T24 - Prof. Dr. Naci Görür, İstanbul depreminin 2011-2015 yılları arasında olacağı iddiasını doğru bulmadığını söyledi. Tarihten ziyade periyod vermenin doğru olacağını belirten Görür, “2029’a kadar bu iş biter” dedi.
Beklenen İstanbul depremi, Azeri bilimadamı Prof. Dr. Elçin Halilov’un tarih vermesiyle yeniden gündeme geldi.
İTÜ Maden Fakültesi Öğretim Üyesi Prof. Dr. Naci Görür, NTV muhabiri Özgür Yılmaz’ın konuyla ilgili sorularını yanıtladı.
Prof. Dr. Naci Görür, şunları söyledi:
“İTÜ olarak Marmara Bölgesi’nde bütün fay araştırmalarını deniz altında yapan ekibiz. Marmara’nın haritasını, faylarını, hangi fayın ne büyüklükte deprem üreteceğini, şu anda en tehlikeli fay kolunun hangisi olduğunu, bu kırıldığında ne büyüklükte bir deprem olacağını bilimsel olarak ortaya koyduk.
Gelinen son nokta deniz altında gözlem istasyon ağı kurulması gerektiğiydi. Avrupa Birliği bunu kurmak istiyor, biz de bu projede olmak istedik. Proje hazırladık, hükümet ve yetkililere başvurduk, görüştük. Malesef olumlu bir destek alamadık. Ne evet ne de hayır yanıtı almadık. AB’ye başvurduk, onun yanıtını bekilyoruz.
Azeri bilimadamı Prof. Dr. Elçin Halilov’un 2013, 2014 ve 2015 laflarının dışında söylenen şeyler aşağı yukarı aynı. 1999 depreminin Marmara’nın altındaki fayları tetiklediğini, bölgenin tehdit altına girdiğini söyledik.
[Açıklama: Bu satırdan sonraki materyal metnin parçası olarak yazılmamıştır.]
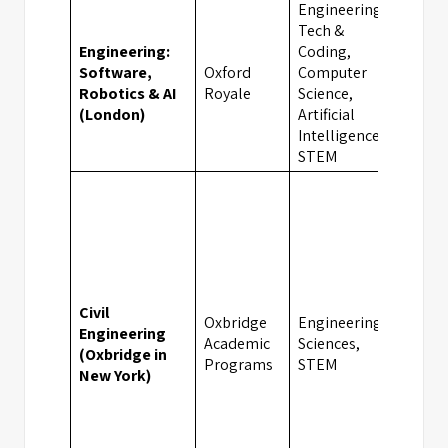
Engineering,
Tech &
Engineering:
Coding,
Software,
Oxford
Computer
Lond
Robotics & AI
Royale
Science,
(London)
Artificial
Intelligence,
STEM
Civil
Oxbridge
Engineering,
Engineering
Academic
Sciences,
New 
(Oxbridge in
Programs
STEM
New York)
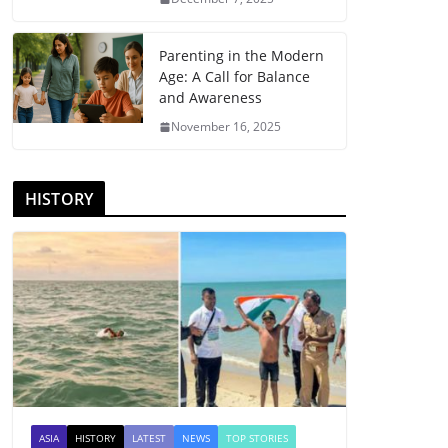
Parenting in the Modern
Age: A Call for Balance
and Awareness
November 16, 2025
HISTORY
ASIA
HISTORY
LATEST
NEWS
TOP STORIES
Dolayısıyla Marmara’da en az 7,2 büyüklüğünde bir deprem bekliyoruz. O depremin de, büyük bir ihitmalle Orta Marmara Çukuru ile Adalar arasındaki kolda gerçekleşmesini bekliyoruz. Bugüne kadar herhangi bir şey değişmedi, bilimsel bulgular bunu gösteriyor.
Deprem için 2014 ve 2015 tarihleri verilmesi doğru değil. Bunun bilimsel tarafı da yok. En doğru yaklaşım periyod vermektir. 1999’dan sonra 30 sene içerisinde -artı eksi 10 sene içinde- deprem olacağı söylendi. Bu da doğru bir yaklaşımdır. Biz Marmara’da büyük bir deprem bekliyoruz. 2029-2030’a kadar bu iş her an olup bitecektir. Deprem olma olasılığı yüzde 60’lardan yüksektir. Zamana takılmamak gerekiyor.
İstanbul gibi dünyanın bir kültür ve tarihi bir kentinin bu yapı stoku, bu ilgisizlik ve vurdumduymazlıkla beklenen büyük afetten nasıl çıkacağı üzerinde konuşmak lazım.
Benim kanaatime göre, kentsel dönüşüm çalışmalarının altında gerçekten deprem yok. Burada çeşitli rant ve bir takım yapısal değerler sözkonusu. Çünkü eğer ön plana deprem alınmış olsaydı, deprem çalışmaları bu hızda ve mantaliteyle yapılmazdı. Bence olay daha farklı bir mekanizmayla yürütülüyor.
İstanbul büyük ölçüde depreme hazır değil. Bir şeyler yapıldı ama bu yapılanlar yapılması gerekenlerin yanında nitelik olarak son derece sınırlı ve yapılma zamanı da kaplumbağa hızında diyebiliriz.
İstanbul’da beklediğimiz deprem olduğu takdirde, bu yapı stokuyla ben neler olacağını düşünmek dahi istemiyorum.”